Les enfants dans la cour de l’école le savent bien. Celui qui se laisse moquer signale qu’il peut être impunément ridiculisé et se retrouve au bas de la hiérarchie. Il faut donc casser la figure de celui qui se moque de nous (et qui se récrie à ces mots ne comprend rien à la nature humaine). L'individu maladroit, brusque ou désagréable ignore qu'il faut (se) masquer le jeu de ses instincts - qui, eux, jouent un jeu sérieux et ne blaguent pas.

« … l’injonction qui consiste à aimer autrui comme soi-même […] est trop contraire à la nature humaine pour être sincèrement obéie par le vulgaire, qui n’aimera jamais que soi, et ne convient nullement au sage, qui ne s’aime pas particulièrement soi-même. » Marguerite Yourcenar, Mémoires d’Hadrien, 1958, Gallimard, coll. « Folio », no 921, p. 240.

En cherchant au fond de soi, on trouve peu de raison de s’aimer.
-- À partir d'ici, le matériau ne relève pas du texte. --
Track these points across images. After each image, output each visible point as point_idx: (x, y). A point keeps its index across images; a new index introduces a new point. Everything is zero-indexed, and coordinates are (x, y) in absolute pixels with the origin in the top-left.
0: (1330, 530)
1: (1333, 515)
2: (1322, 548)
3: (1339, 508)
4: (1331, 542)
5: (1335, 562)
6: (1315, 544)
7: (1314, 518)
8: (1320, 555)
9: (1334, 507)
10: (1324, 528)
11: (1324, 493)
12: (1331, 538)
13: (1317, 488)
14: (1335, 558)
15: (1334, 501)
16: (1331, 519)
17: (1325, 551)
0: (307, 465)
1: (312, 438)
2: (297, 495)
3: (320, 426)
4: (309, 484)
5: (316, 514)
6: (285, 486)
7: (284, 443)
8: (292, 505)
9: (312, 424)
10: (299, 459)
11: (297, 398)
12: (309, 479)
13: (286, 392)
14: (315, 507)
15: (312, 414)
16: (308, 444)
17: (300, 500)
Il n’y a d’ailleurs aucun fond à la nature humaine ; comme la cible qui ne se laisse jamais toucher parce qu’il reste toujours une moitié du trajet à franchir avant de l’atteindre, notre fond est inaccessible – en plus d’être illusoire. Parce qu’il fait noir au fond de nous on imagine qu’on y verrait s’il y avait de la lumière ; la lumière s’épuiserait à atteindre les limites de ce vide. Mis à part nos instincts, réflexes, habiletés, que sommes-nous ? Les autres me donnent une impression convaincante de réalité ; pour moi-même, le scepticisme me semble de mise.

« L’homme parfait, chez les païens, était la perfection de l’homme tel qu’il est ; l’homme parfait des chrétiens, la perfection de l’homme tel qu’il n’est pas ; l’homme parfait des bouddhistes, la perfection d’un état où il n’y a pas d’homme. » Fernando Pessoa, Le livre de l’intranquilité, trad. Françoise Laye, Christian Bourgeois éditeur, 1988, fragment no 134, p. 230.

L’amour de soi, devoir imposé à une humanité telle qu’elle ne sera jamais.